### What is being asked
For the data that follows, report how many lines include the string "University", and write the number alone.

Source records: Begin

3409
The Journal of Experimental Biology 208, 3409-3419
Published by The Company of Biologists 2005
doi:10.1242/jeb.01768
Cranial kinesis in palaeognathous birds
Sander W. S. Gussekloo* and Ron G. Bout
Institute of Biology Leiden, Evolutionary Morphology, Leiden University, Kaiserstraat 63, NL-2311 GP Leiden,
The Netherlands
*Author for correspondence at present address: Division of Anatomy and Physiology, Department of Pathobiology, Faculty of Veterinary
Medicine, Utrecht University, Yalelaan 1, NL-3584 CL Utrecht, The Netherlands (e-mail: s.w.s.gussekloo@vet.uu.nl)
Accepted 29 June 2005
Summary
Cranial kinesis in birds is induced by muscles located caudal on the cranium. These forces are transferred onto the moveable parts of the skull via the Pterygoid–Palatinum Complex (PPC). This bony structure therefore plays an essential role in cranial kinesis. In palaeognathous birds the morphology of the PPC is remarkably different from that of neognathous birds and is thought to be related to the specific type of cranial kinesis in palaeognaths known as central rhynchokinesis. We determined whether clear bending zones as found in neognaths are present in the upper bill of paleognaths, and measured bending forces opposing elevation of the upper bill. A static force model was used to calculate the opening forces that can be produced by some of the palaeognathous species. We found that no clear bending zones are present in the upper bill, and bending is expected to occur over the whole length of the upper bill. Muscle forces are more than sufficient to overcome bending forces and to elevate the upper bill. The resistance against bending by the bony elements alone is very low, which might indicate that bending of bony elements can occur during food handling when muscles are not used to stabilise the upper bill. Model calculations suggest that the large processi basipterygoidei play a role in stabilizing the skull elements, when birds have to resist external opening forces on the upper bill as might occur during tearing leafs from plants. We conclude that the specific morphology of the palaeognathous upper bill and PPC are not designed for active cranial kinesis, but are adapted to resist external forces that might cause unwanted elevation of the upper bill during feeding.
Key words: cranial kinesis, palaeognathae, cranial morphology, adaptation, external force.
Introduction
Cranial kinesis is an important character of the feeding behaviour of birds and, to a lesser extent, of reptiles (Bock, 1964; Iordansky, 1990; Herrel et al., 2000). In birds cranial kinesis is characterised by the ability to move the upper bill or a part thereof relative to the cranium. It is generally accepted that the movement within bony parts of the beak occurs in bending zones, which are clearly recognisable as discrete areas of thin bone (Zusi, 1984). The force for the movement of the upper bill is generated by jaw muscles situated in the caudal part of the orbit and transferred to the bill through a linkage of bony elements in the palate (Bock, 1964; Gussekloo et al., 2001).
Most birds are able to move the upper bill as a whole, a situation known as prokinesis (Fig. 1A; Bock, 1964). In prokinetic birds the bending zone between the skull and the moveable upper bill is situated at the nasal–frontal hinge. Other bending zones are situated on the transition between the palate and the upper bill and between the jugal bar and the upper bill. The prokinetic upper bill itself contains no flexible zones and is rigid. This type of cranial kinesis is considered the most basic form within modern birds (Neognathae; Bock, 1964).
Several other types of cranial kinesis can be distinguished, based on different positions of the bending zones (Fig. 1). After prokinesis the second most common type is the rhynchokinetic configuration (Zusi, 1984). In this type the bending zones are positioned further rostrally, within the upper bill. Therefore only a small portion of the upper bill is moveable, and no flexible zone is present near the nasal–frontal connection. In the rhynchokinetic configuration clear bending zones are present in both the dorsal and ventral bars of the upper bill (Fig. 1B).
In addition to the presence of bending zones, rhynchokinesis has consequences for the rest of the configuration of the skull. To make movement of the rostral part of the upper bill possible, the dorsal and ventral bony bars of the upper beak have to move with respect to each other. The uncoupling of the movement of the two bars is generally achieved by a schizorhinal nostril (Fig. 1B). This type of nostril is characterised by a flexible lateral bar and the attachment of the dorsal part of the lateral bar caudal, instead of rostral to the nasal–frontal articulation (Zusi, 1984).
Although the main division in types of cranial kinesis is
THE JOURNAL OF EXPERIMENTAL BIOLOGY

Source records: End

### Answer box
2